Le ministre de la Santé, Luiz Henrique Mandetta, fut démis de ses fonctions pendant la pandémie, au seul motif qu’il s’élevait contre la pensée présidentielle et ce malgré le soutien de 77% de la population. Puis, ce fut au tour du ministre de la Justice, Sérgio Moro, de démissionner. Ce dernier était plus connu pour avoir été le juge ayant prononcé la sanction à l’encontre de l’ancien président Lula.  La raison de cette démission est un désaccord sur la gestion de la police fédérale, corporation qui se doit d’être indépendante, mais pour laquelle Bolsonaro souhaitait nommer un ami de la famille comme Directeur général. Désapprouvant cette pratique, le ministre est parti en claquant la porte et en faisant des accusations graves à l'encontre du président. La plus grave étant celle de tentative d'interférence dans la police fédérale à des fins personnelles, notamment de protéger l'un de ses fils, le député Flávio Bolsonaro, soupçonné d'entretenir des liens avec la milice de Rio de Janeiro.

Minimisant les effets du COVID-19 dans son pays, Bolsonaro s’est illustré dans des sorties sans respect des gestes barrières sanitaires recommandés par l’OMS (serrant des mains, sans distances de sécurité, sans masque). Les présidents du pouvoir législatif (Chambre des Députés et Sénats) font l'objet de demandes, de la part de manifestants, d'intervention militaire afin de les déloger de leur poste, pratique considérée anti-démocratique et condamnée par la Constitution de 1988. Pourtant, à deux reprises Bolsonaro s’est déplacé pour soutenir ces manifestations et exalter la foule en déclarant qu'il était là pour les soutenir car eux-mêmes soutiennent le Brésil.

La mesure économique du gouvernement fédéral la plus médiatisée est une aide d'urgence pour les personnes les plus exposées par la crise, les micro-entrepreneurs et les travailleurs indépendants. Une aide de R$600 (105 euros). Cette somme est en elle-même une victoire étant donné que l'exécutif songeait initialement à celle de R$200 (32 euros). Même cette mesure aura été une catastrophe, provoquant une incompréhension générale sur son mode d'attribution. Une application pour smartphone a été développée, basée sur le site officiel de la banque responsable. Cependant, quand une majorité de la population ne possède pas les moyens d’avoir un appareil, ne comprend pas son fonctionnement, ne possède pas de connexion internet, il ne pouvait y avoir d’autre issue que la réalité qui fait la une quotidienne des journaux télévisés depuis l'annonce du fond.

Les agglomérations kilométriques de personnes devant les agences bancaires, sans distance de sécurité, sans masque.

Toutes ces mesures auront valu à l'exécutif de dures critiques des gouverneurs des Etats. Une nouvelle bataille s’est déclenchée entre ces derniers et le président. Les armes étant des phrases d'accusation. Les gouverneurs, en première ligne des Etats de São Paulo et de Rio de Janeiro, ont exposé leur mépris pour les déclarations de Bolsonaro, ces derniers ayant pourtant été des soutiens lors de sa campagne électorale.

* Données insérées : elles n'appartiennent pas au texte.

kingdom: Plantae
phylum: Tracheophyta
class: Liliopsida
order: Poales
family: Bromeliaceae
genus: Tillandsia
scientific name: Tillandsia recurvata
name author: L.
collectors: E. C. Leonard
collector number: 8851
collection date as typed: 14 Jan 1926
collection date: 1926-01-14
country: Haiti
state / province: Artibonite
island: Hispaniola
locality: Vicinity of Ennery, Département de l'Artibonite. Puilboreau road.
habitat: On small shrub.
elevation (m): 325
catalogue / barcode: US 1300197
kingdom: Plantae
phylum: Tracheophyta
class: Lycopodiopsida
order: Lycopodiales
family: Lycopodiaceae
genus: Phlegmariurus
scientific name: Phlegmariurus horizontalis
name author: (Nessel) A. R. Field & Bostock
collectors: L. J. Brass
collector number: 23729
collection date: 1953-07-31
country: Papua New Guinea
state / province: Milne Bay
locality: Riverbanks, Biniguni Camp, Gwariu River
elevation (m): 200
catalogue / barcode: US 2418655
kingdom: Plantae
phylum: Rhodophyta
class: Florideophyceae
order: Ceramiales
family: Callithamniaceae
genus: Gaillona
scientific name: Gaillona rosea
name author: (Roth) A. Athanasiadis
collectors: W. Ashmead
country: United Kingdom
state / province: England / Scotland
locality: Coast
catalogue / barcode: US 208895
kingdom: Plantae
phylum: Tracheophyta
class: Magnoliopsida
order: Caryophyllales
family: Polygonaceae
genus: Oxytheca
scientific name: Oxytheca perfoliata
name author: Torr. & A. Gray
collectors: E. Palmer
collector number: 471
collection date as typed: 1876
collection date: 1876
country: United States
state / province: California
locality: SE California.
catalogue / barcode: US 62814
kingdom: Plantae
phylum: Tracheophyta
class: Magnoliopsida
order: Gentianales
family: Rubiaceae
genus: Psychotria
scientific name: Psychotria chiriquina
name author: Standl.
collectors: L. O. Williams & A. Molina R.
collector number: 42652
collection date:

Dans le Nordeste, les gouverneurs s’opposent au président, et ce déjà depuis le jour de son élection.  Ils furent parmi les premiers à prendre des mesures plus rigides. En effet, au même moment où la France commence son déconfinement, les Etats du Maranhão, du Pará et du Ceará décrètent le "confinement", un confinement rigide interdisant les sorties sans motif valable et la fermeture des commerces non essentiels. Les gouverneurs prennent ces mesures du fait des courbes croissantes de cas confirmés et de morts. Les activités économiques sont soutenues par ces derniers, mais les véritables ressources viennent du gouvernement fédéral qui lui juge que c'est en appliquant le confinement que le pays suffoquera économiquement et que ce sont les gouverneurs qui auront le bilan des vies perdues sur leur conscience.  

Le jour de la fête des mères (10 mai), le pays a passé la barre des 10 000 morts. Il faut préciser que la sous-notification fait rage et que certains experts estiment que pour avoir une meilleure idée de la réalité il faudrait multiplier les chiffres au moins par 10. La veille, l’une des principales informations des télévisions était celle de la promenade en jet ski du président de la république.